Family Research – English, Scottish and Irish Genealogy

7/2/2005

Declaration of Arbroath, 6 April 1320

As long as but a hundred of us remain alive, never will we on any conditions be brought under English rule. It is in truth not for glory, nor riches, nor honours, that we are fighting, but for freedom – for that alone, which no honest man gives up but with life itself.

Foremost among Scotland’s state papers is The Declaration of Arbroath. It is the best known of our treasures and is famous the world over. The Declaration is a letter from the earls and barons of Scotland to the Pope, asking him to recognise Scotland’s independence and acknowledge Robert the Bruce as the country’s lawful king.

It was written during the long war of independence with England which started with Edward I’s attempt to conquer Scotland in 1296. When the deaths of Alexander III and his granddaughter left Scotland without a monarch, Edward used the invitation to help choose a successor as an excuse to revive English claims of overlordship.
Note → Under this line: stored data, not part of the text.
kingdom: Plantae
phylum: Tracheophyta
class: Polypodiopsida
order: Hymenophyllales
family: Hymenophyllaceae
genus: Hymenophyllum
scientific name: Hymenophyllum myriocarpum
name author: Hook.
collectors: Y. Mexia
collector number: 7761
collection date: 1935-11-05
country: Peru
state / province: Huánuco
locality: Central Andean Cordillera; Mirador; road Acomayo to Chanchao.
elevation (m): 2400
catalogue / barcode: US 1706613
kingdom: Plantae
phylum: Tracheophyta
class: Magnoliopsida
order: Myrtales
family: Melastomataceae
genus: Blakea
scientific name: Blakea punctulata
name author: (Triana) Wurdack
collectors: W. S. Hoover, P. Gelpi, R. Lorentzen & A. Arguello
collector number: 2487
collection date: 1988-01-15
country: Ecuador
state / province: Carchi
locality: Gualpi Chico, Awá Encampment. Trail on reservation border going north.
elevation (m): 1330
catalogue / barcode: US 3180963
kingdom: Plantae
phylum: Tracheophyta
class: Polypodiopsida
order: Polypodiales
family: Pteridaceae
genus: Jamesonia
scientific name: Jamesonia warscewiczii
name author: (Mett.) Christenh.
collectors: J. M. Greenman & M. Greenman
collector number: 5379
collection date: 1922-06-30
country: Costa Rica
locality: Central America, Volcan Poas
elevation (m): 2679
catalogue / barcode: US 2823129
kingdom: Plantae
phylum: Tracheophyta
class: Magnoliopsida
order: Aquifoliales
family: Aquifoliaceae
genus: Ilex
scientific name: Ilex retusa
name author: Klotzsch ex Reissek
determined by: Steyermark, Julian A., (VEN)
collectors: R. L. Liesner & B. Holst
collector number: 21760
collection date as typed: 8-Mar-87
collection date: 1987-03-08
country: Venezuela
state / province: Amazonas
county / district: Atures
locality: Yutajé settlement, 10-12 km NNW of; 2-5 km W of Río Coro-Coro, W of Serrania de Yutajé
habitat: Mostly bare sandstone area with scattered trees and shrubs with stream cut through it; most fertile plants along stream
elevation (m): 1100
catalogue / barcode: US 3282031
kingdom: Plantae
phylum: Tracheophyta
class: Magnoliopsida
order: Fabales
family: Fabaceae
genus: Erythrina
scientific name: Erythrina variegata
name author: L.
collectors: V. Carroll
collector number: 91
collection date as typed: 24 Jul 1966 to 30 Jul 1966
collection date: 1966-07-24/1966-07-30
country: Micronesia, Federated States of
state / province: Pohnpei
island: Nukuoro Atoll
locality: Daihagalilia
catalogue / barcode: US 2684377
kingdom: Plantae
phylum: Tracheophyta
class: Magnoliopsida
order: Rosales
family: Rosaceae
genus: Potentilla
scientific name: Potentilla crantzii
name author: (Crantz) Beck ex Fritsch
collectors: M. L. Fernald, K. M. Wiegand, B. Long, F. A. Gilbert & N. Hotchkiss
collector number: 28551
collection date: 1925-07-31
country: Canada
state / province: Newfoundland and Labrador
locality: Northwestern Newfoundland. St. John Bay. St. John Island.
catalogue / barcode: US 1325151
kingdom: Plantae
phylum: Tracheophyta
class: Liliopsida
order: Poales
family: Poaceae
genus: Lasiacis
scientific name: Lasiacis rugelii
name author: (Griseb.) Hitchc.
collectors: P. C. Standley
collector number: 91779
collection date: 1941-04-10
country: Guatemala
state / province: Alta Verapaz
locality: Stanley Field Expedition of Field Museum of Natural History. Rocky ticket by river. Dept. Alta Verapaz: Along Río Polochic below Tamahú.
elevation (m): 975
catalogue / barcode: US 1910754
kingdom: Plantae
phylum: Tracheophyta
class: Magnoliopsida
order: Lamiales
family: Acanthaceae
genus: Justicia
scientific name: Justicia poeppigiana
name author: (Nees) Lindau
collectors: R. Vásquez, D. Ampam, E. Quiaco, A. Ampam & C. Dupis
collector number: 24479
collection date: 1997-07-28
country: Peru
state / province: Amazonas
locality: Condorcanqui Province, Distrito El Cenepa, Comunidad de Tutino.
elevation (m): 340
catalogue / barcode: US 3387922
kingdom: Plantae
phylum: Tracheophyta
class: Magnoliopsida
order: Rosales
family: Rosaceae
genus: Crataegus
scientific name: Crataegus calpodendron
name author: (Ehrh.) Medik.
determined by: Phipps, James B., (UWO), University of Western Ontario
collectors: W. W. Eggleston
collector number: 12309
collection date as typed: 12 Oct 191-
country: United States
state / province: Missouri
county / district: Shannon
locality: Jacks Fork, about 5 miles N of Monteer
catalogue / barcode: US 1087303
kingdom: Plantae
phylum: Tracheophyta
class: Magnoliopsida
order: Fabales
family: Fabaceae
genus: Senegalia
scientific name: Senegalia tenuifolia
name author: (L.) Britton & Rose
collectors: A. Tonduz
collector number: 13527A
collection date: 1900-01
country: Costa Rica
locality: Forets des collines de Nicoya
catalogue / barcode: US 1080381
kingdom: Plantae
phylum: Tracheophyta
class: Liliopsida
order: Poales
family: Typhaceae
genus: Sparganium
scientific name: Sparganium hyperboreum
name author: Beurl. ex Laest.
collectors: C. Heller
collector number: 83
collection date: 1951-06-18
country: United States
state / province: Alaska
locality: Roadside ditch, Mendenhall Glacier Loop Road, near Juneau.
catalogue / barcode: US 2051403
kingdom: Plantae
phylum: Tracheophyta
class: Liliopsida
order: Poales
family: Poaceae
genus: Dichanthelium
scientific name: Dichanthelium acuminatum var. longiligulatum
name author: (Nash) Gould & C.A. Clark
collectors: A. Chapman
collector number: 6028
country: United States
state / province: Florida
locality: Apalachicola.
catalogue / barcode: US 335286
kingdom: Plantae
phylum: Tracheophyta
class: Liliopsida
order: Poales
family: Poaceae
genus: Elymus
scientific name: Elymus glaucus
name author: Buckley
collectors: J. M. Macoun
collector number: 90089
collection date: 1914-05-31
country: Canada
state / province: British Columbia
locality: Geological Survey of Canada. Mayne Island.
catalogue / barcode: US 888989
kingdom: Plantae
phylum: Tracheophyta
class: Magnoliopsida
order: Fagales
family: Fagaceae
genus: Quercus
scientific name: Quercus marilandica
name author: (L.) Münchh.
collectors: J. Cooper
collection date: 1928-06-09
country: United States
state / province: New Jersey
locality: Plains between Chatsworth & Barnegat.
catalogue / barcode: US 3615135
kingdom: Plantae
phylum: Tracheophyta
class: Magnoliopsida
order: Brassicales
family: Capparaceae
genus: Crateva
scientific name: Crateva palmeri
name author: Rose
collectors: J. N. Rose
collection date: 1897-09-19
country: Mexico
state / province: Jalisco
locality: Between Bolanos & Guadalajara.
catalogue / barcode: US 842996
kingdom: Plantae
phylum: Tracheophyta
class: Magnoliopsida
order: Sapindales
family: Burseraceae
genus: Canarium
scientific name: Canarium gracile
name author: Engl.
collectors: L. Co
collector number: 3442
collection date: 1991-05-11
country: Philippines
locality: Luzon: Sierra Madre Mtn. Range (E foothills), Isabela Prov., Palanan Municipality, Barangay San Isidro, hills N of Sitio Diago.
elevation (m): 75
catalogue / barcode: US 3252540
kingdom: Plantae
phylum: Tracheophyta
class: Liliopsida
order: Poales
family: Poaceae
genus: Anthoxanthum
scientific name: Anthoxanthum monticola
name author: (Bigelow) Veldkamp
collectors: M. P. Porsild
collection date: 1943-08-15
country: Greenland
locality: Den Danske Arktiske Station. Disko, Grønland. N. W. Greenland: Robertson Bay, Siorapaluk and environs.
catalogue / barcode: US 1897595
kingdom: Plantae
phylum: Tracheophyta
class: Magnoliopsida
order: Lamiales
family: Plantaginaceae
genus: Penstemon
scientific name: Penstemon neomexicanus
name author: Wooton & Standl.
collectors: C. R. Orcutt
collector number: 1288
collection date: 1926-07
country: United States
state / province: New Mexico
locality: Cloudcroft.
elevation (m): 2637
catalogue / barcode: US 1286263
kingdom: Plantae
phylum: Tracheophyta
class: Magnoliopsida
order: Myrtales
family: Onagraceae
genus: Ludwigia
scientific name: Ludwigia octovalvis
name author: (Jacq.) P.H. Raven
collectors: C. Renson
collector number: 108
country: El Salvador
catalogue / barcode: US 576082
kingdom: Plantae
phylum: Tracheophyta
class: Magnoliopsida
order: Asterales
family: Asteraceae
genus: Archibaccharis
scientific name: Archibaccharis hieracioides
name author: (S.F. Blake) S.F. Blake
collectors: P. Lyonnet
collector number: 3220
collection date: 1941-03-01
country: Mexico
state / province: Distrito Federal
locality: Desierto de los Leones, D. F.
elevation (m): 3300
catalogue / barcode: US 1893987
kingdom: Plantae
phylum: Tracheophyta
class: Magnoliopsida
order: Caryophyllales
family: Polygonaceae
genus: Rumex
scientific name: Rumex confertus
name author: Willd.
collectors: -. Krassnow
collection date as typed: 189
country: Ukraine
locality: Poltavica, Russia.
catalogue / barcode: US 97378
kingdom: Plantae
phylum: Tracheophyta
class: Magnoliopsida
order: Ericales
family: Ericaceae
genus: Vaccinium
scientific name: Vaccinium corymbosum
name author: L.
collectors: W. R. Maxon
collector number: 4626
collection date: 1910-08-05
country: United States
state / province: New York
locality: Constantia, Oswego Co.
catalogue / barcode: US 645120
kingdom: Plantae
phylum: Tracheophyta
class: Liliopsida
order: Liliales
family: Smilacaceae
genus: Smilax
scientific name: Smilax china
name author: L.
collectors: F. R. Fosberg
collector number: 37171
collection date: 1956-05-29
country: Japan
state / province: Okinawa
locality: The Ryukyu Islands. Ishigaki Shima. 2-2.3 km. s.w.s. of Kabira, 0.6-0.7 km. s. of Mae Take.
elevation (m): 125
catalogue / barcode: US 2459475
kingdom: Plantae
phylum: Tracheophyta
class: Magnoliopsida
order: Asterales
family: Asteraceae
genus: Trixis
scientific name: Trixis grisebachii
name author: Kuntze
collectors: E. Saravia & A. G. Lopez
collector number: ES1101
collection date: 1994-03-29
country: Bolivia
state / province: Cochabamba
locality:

When the Scots resisted, he invaded. Wallace’s victory at Stirling Bridge in 1297 won a temporary respite, but Edward refused to relinquish his claims. In 1306 Bruce seized the throne and began a long struggle to free Scotland from the invaders. His success at Bannockburn in 1314 did not end the war, but it allowed normal government to be re-established. However the English still refused to recognise Scotland’s independence or Bruce’s position as king.

On the European front, by 1320 Scottish relations with the Papacy were in crisis after they defied papal efforts to establish a truce with England. When the Pope excommunicated the king and three of his bishops, the Scots sent the Declaration of Arbroath as part of a diplomatic counter-offensive. The original letter delivered to the Pope in Avignon is lost, but we know it reached him. He wrote to Edward II urging him to make peace, but it was not until 1328 that Scotland’s independence was acknowledged.

The Declaration was probably drawn up by Bernard, Abbot of Arbroath and Chancellor of Scotland. Documents at that time were not signed, seals were attached for authentication. Eight earls and thirty eight barons put their seals to the Declaration. Their names were written by the clerk at the foot of the parchment.

The document in the NAS is the only surviving copy of the Declaration. It was kept with the rest of the national archives in Edinburgh Castle until the early 17th century. When work was being done on the castle, the Declaration was taken for safekeeping to Tynninghame, the home of the official in charge of the records. While there it suffered damage through damp, but we have the full text from an earlier engraving. It returned to the national archives in 1829.